Respondents' contention that the petition is untimely is without merit. Section 217 of the CPLR states that "a proceeding against a body or officer must be commenced within four months after the determination to be reviewed becomes final and binding . . ." Paragraph 22 of the Williams consent judgment specifies the Housing Authority's determination to terminate a participant's Section 8 subsidy becomes final and binding upon the participant's receipt of the T-3 letter (emphasis added). Petitioner, having not received the T-3 Notice of Default, was not given "prompt written notice of a decision . . . to deny or terminate assistance on behalf of the participant", 24 C.F.R. § 8220216(b)(3), and as such, the Statute of Limitations did not begin to run against her. See also Wadsworth Ave. Tenants Ass'n v. N.Y.C. Dep't of Housing Development Preservation and Development, 227 AD2d 331 (1st Dept. 1996); Biondo v. New York State Board of Parole, 60 NY2d 832, 834 (1983) (It is well settled that in Article 78 proceedings the Statute of Limitations does not begin to run until the party challenging the determination actually receives the decision). Consequently, the Court find that petitioner timely challenged NYCHA's erroneous determination inasmuch as "fundamental fairness would seem to compel the conclusion that a petitioner should not be held to have been dilatory in challenging a determination of which [she] was not aware. In the Matter of Bianca v. Frank, 43N.Y.2d (1977).
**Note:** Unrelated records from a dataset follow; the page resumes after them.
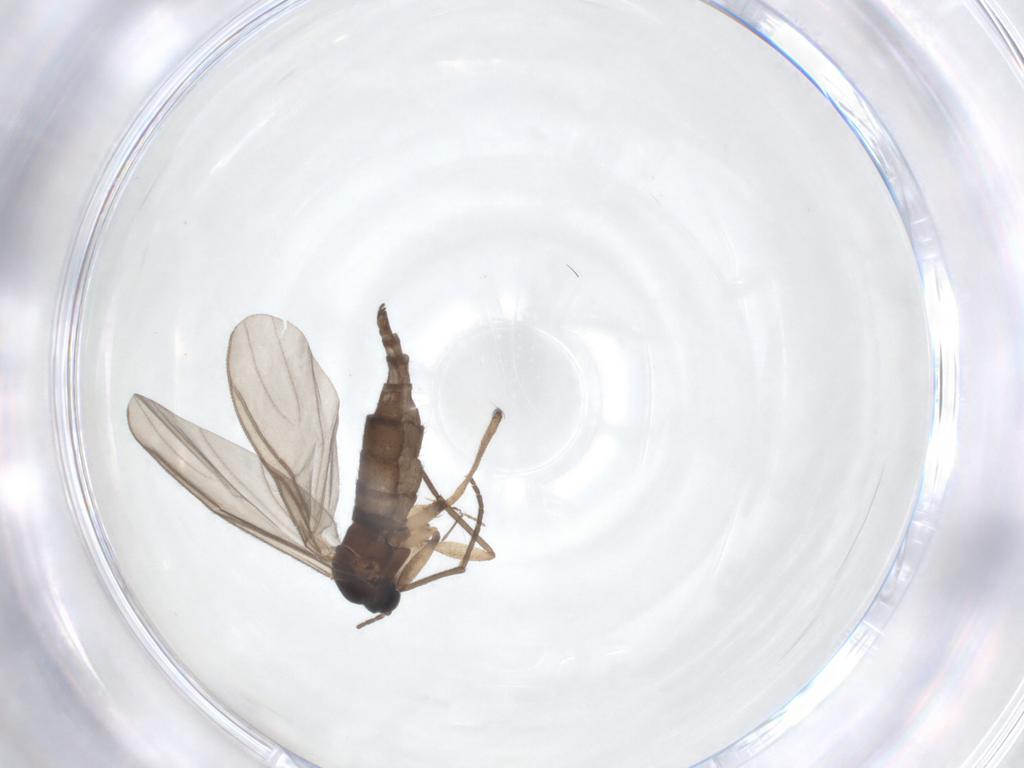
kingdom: Animalia
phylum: Arthropoda
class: Insecta
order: Diptera
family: Sciaridae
Finally, the present action is the latest in a line of cases in which the New York City Housing Authority has failed to comply with its own internal procedures, and those outlined in the Williams consent decree. As Justice Wetzel of this Court noted, "This Court implores the respondent Housing Authority to stop banging its head against the procedural wall of the Williams Consent Decree and to set in place administrative procedures which scrupulously conform to the Decree's requirements. Quesada v. Hernandez, 5 Misc 3d 1028(A) (Su Ct NY Co 2004). Accordingly, it is
ADJUDGED that the New York City Housing Authority's decision to terminate petitioner's Section 8 subsidy is reversed; and it is further
ORDERED that the New York City Housing Authority reinstate petitioner's subsidy retroactive to the effective date of the termination of the subsidy on November 30, 2004; and it is further
ORDERED that the New York City Housing Authority pay any rent subsidy amount that has not been issued because of the unlawful termination; and it is further
ORDERED that respondents' motion to dismiss the petition is denied.
This constitutes the Decision and Judgment of the Court.